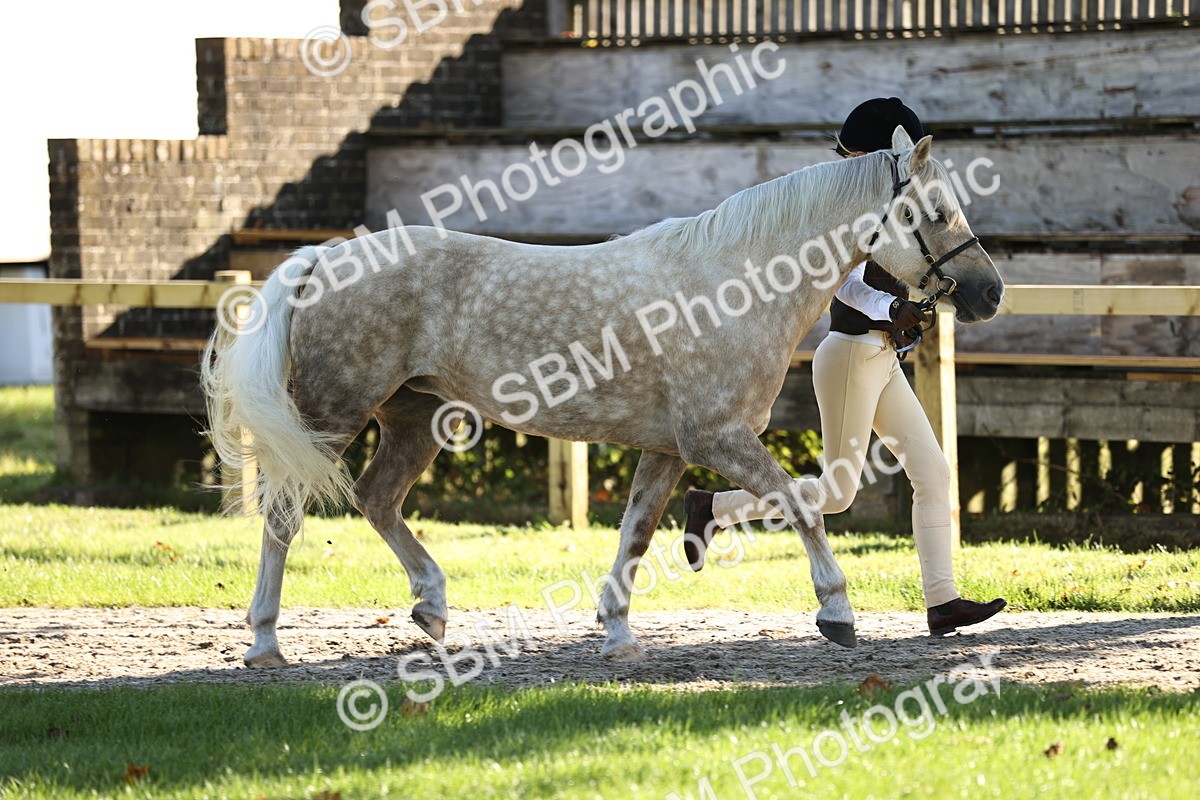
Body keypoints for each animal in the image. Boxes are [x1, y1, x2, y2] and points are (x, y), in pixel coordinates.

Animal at [201, 126, 1004, 667]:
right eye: (933, 211)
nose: (990, 293)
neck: (732, 284)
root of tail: (324, 256)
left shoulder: (668, 448)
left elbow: (638, 534)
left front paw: (617, 633)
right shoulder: (717, 438)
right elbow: (799, 504)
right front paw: (837, 612)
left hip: (415, 417)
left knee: (376, 498)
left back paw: (431, 608)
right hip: (331, 416)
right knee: (283, 517)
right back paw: (265, 643)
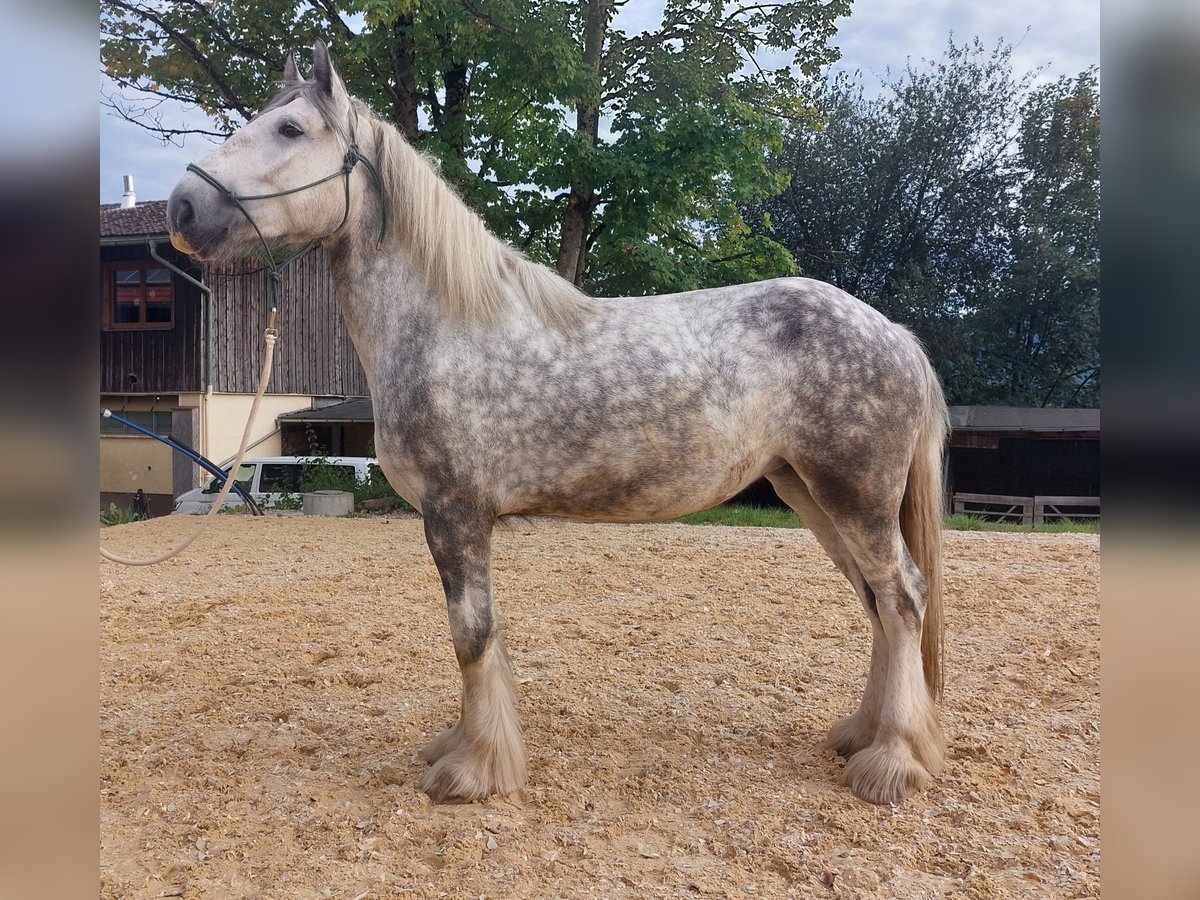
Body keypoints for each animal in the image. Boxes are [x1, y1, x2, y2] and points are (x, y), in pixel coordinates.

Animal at [169, 42, 950, 806]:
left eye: (290, 130)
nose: (182, 207)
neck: (448, 328)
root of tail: (892, 332)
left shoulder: (454, 512)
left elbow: (471, 636)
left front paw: (474, 771)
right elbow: (478, 638)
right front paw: (461, 747)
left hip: (855, 497)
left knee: (902, 598)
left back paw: (892, 763)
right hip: (809, 494)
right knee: (877, 603)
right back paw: (861, 736)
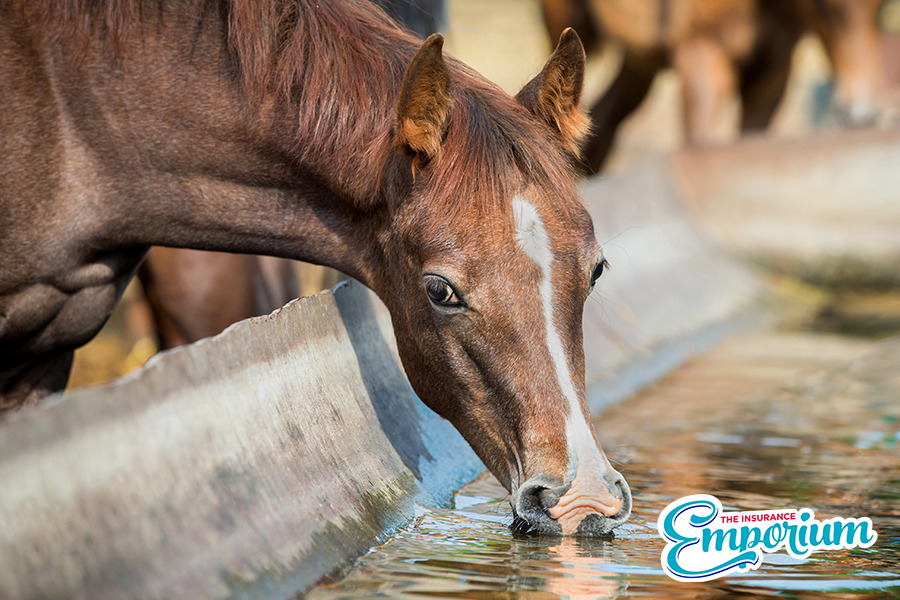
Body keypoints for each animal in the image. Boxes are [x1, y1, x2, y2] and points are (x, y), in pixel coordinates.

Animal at [540, 0, 888, 171]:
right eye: (821, 7)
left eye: (882, 8)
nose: (861, 114)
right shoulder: (700, 54)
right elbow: (701, 146)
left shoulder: (774, 68)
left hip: (641, 61)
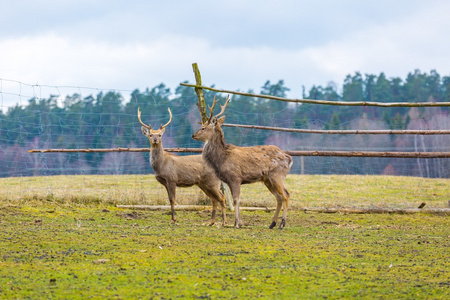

• **What the task requires**: Out of the preceding entries, pull each line that contains the word "back".

• **Solution to this exercise**:
left back paw: (431, 608)
right back paw: (265, 643)
left back paw: (892, 763)
right back paw: (861, 736)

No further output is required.